## Instruction 1
Return the entries below the article, from their first line through the line containing "scientific name: Cicindela sexguttata", reproducing each line unchanged.

Conservative Party leadership: What are the final five’s records on environmental policy?

The race for No 10 is well and truly underway - but which of the candidates are green leaders

In one of her last acts as Prime Minister, Theresa May this week confirmed that Parliament will create a legally binding net-zero carbon target for 2050 in the wake of the Committee on Climate Change’s (CCC) advice on doing so. But the question of who will help deliver that long-term ambition – and the short-term policy moves now needed to achieve it – remains to be answered.

There are currently five policymakers running to replace May as head of the Conservative Party, after the latest round of voting, and the next seven days will see Party MPs cast a series of votes to whittle this cohort down to two.

The third of these ballots will be put to the Party’s 313 MPs today and the bottom candidate will drop out of the race.

While most of the frontrunners’ peers will be asking whether they have what it takes to solve the UK’s Brexit conundrum, in one way or another, edie takes a look at the green policy records of each of the candidates – and what their visions for the UK’s sustainable future look like. 

Environment secretary Michael Gove

Gove has been one of the most prominent figures in UK discussions about climate change and the environment, and that isn’t surprising considering his job role as environment secretary.

Recently, as a minister of state, he has praised the youth climate protests, met with Extinction Rebellion activists, and, despite some concern about the depth and detail of some climate change policy, he has overseen Parliament’s approval of a ‘Climate Emergency’ and an Environment Bill which includes a number of post-Brexit green laws and regulations.

Nonetheless, campaigners have criticised Gove’s plans as ‘weak’ since the draft plans on planning, air quality, and biodiversity didn’t offer strong targets for the Government to hit – and there was also concern about the independence of the new environmental body to monitor laws, the Office for Environmental Protection, which will not be truly independent.

Gove also has some interesting supporters and voting patterns in the past relating to climate change. He was endorsed by one of the UK’s most prominent climate change deniers, the former Chancellor Lord Lawson, for his former leadership bid in 2016. Additionally, he voted against reducing carbon emissions to 20% of 1990 levels by 2050, and against setting targets on emissions for electricity and capping carbon dioxide from new homes. Additionally, he has voted against requiring an environmental permit for fracking and against measures to base vehicle tax on carbon dioxide emissions. Gove also voted for applying the Climate Change Levy tax on electricity generated from renewable sources.

That said, he did vote for a Green Investment Bank and his tenure as Environment Secretary has seen the introduction of policy such as the 25-Year-Environment Plan and the Resources and Waste Strategy.

## Extracted records
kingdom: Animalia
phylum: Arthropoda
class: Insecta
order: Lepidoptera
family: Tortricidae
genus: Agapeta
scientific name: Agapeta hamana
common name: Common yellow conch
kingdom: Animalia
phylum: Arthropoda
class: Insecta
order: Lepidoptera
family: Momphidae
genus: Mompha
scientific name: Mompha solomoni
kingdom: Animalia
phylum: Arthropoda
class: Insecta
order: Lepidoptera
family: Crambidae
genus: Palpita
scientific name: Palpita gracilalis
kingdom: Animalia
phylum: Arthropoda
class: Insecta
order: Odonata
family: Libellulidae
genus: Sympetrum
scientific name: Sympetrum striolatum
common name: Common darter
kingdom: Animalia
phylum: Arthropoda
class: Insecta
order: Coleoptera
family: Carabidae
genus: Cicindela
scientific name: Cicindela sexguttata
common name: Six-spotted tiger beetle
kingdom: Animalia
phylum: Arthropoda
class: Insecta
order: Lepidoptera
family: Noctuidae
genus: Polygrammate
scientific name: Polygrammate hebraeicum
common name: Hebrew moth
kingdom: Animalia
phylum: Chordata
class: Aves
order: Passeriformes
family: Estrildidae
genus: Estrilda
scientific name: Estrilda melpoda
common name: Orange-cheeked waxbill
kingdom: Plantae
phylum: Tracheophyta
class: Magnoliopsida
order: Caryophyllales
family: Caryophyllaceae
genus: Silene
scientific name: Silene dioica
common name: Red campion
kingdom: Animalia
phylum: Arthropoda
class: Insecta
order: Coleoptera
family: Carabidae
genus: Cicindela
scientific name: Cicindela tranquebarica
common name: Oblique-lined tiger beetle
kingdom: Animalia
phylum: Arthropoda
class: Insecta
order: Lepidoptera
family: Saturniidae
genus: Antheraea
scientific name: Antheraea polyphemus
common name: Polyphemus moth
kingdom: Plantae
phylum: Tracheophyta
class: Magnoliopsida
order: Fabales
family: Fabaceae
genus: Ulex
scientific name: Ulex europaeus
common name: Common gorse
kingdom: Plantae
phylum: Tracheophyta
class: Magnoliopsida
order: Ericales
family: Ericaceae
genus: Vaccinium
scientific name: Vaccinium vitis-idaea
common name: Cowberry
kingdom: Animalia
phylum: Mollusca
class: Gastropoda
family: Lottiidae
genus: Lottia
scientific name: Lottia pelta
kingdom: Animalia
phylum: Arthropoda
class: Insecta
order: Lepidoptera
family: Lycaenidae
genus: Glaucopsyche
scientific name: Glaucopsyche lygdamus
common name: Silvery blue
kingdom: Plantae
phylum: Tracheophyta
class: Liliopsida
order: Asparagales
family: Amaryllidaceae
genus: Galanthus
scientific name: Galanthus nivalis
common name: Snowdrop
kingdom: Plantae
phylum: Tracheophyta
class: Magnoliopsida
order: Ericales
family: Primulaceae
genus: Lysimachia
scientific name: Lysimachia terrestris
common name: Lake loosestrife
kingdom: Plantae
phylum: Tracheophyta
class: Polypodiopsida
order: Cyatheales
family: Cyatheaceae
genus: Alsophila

## Instruction 2
In the article on the Conservative leadership candidates, which year did Theresa May confirm for the legally binding net-zero carbon target?

## Result 1
kingdom: Animalia
phylum: Arthropoda
class: Insecta
order: Lepidoptera
family: Tortricidae
genus: Agapeta
scientific name: Agapeta hamana
common name: Common yellow conch
kingdom: Animalia
phylum: Arthropoda
class: Insecta
order: Lepidoptera
family: Momphidae
genus: Mompha
scientific name: Mompha solomoni
kingdom: Animalia
phylum: Arthropoda
class: Insecta
order: Lepidoptera
family: Crambidae
genus: Palpita
scientific name: Palpita gracilalis
kingdom: Animalia
phylum: Arthropoda
class: Insecta
order: Odonata
family: Libellulidae
genus: Sympetrum
scientific name: Sympetrum striolatum
common name: Common darter
kingdom: Animalia
phylum: Arthropoda
class: Insecta
order: Coleoptera
family: Carabidae
genus: Cicindela
scientific name: Cicindela sexguttata

## Result 2
2050